Copy, in full, each line of the material that holds the word "down".

Source material:
--- START ---

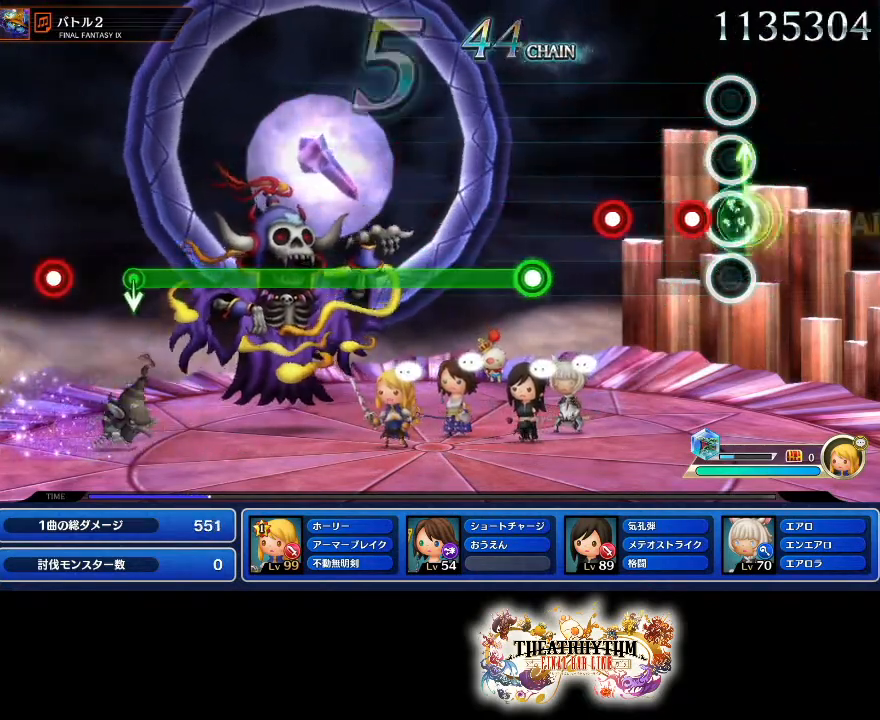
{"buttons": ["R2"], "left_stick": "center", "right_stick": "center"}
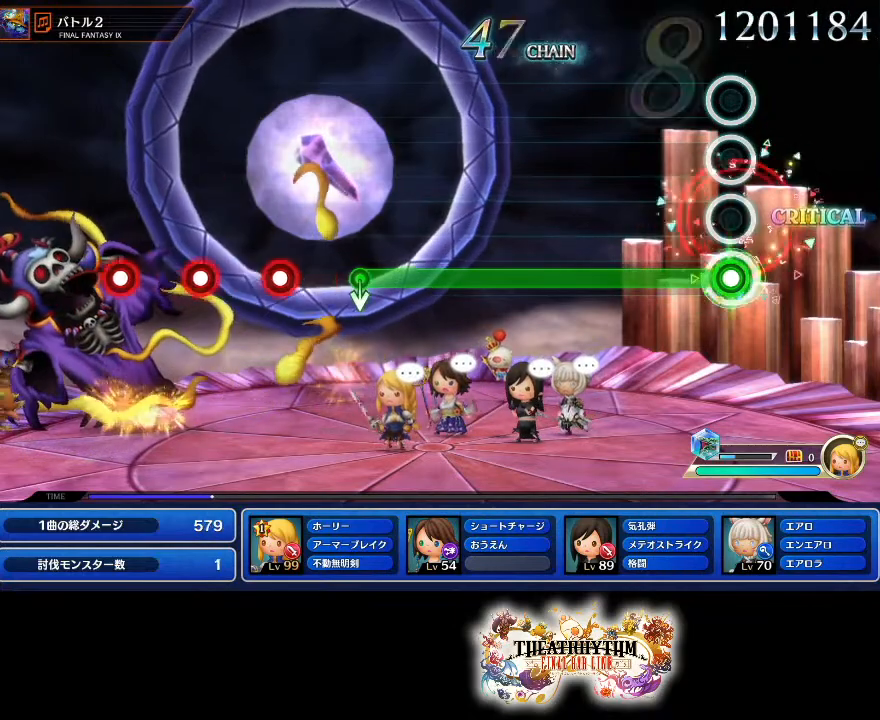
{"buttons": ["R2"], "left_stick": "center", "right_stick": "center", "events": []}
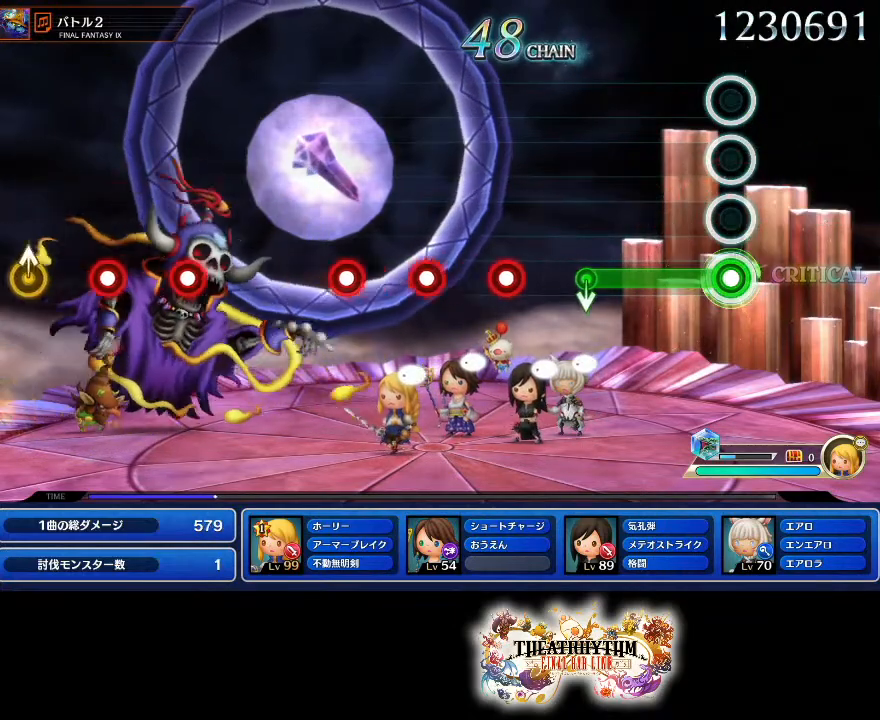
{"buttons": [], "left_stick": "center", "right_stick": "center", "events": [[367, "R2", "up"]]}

--- END ---
--- START ---

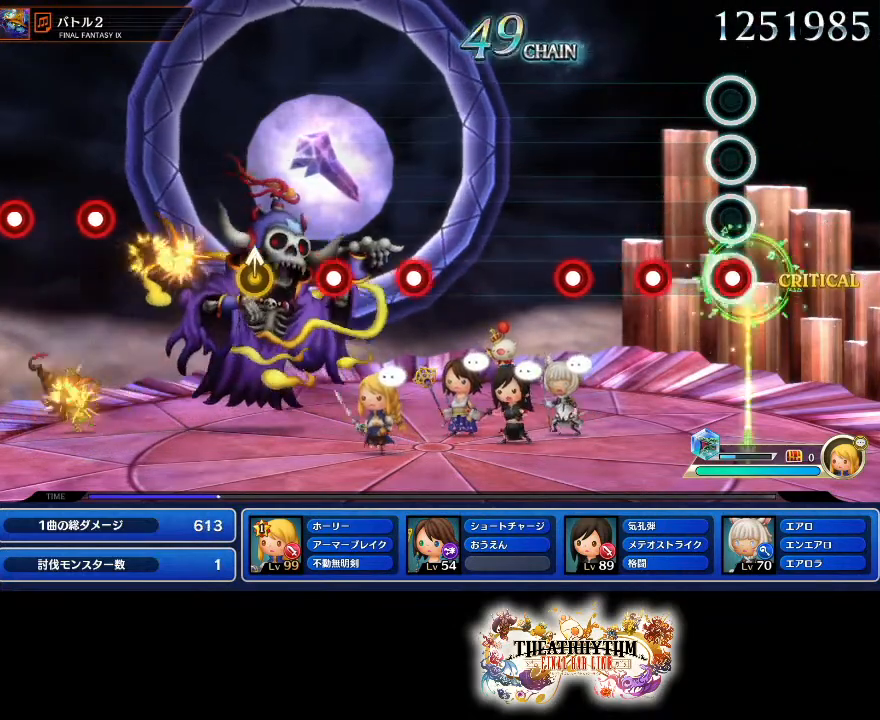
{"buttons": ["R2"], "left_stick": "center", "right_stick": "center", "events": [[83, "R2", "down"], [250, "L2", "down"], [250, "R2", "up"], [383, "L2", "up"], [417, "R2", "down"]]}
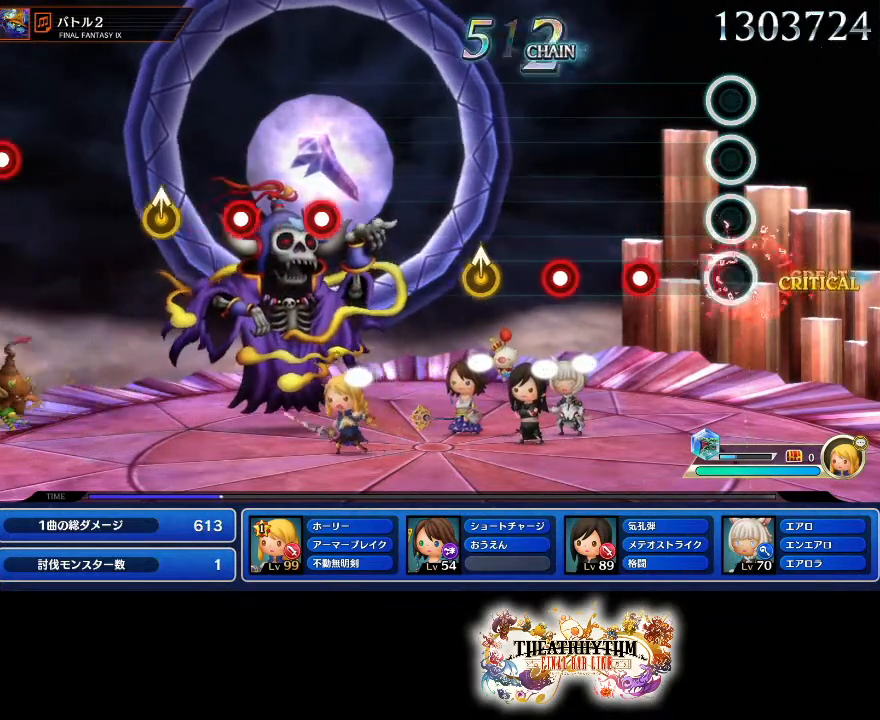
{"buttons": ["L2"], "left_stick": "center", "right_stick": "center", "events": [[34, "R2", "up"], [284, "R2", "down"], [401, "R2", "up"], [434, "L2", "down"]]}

--- END ---
--- START ---

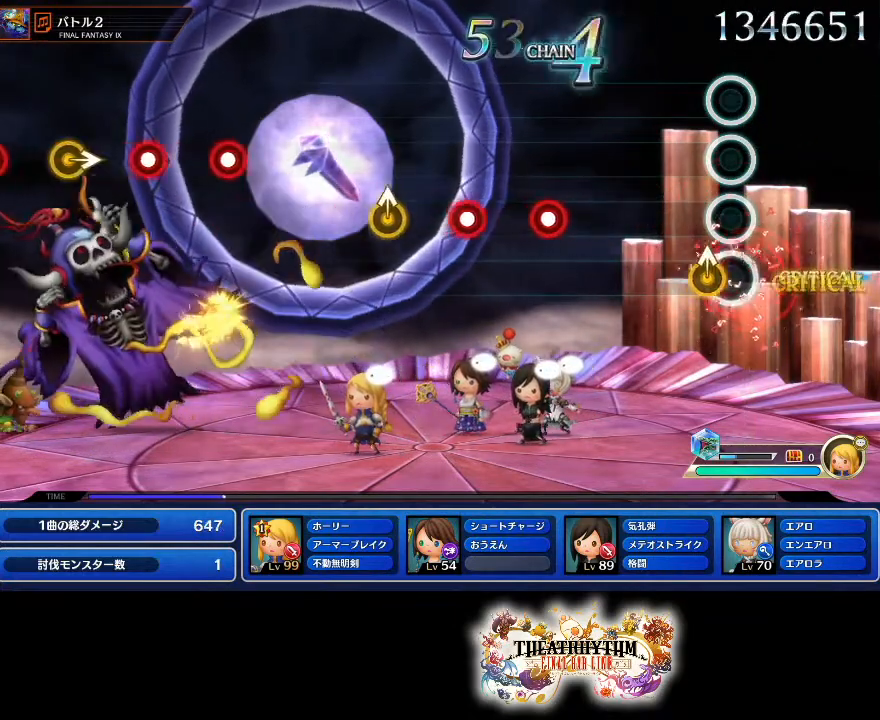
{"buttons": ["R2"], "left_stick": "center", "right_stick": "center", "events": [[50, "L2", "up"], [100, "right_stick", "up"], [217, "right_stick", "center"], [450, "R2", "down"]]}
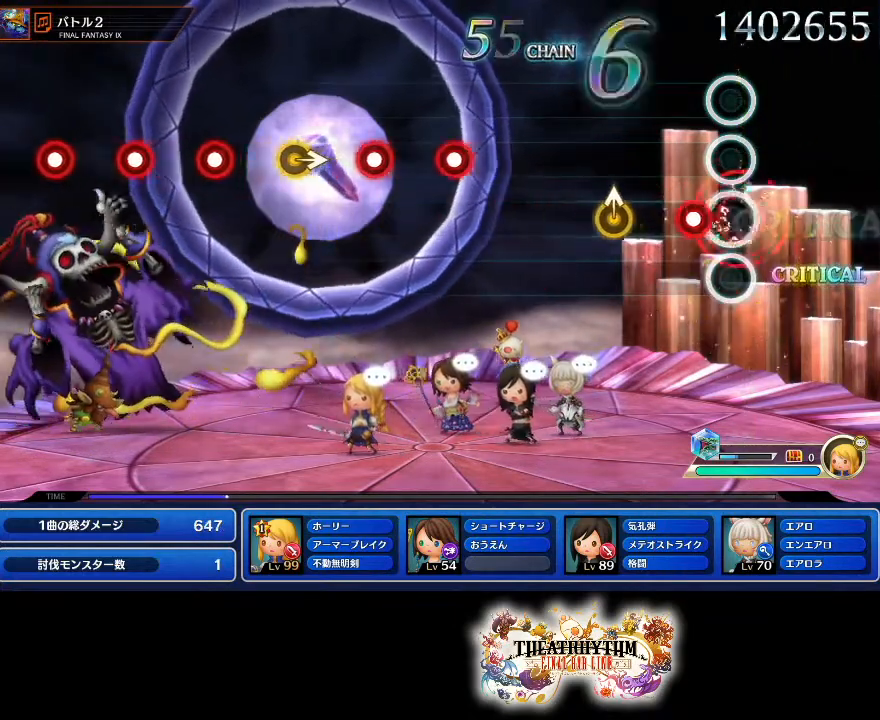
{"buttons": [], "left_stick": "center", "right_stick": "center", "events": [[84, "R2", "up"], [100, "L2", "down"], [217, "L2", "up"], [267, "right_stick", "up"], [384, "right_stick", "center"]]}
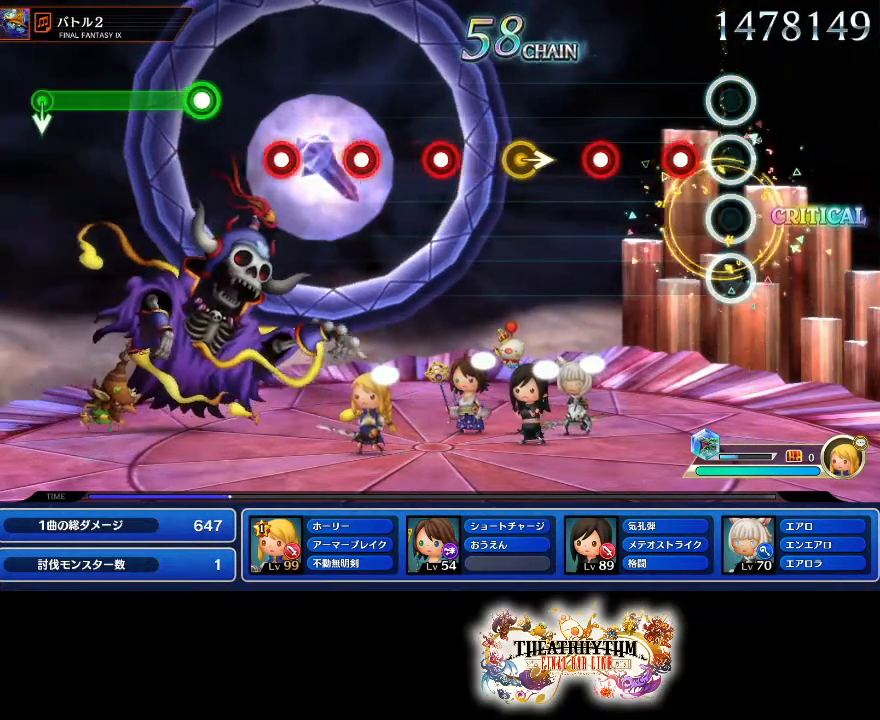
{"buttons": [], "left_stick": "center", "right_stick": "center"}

--- END ---

Task answer:
{"buttons": ["R2"], "left_stick": "center", "right_stick": "center", "events": [[83, "R2", "down"], [250, "L2", "down"], [250, "R2", "up"], [383, "L2", "up"], [417, "R2", "down"]]}
{"buttons": ["L2"], "left_stick": "center", "right_stick": "center", "events": [[34, "R2", "up"], [284, "R2", "down"], [401, "R2", "up"], [434, "L2", "down"]]}
{"buttons": ["R2"], "left_stick": "center", "right_stick": "center", "events": [[50, "L2", "up"], [100, "right_stick", "up"], [217, "right_stick", "center"], [450, "R2", "down"]]}
{"buttons": [], "left_stick": "center", "right_stick": "center", "events": [[84, "R2", "up"], [100, "L2", "down"], [217, "L2", "up"], [267, "right_stick", "up"], [384, "right_stick", "center"]]}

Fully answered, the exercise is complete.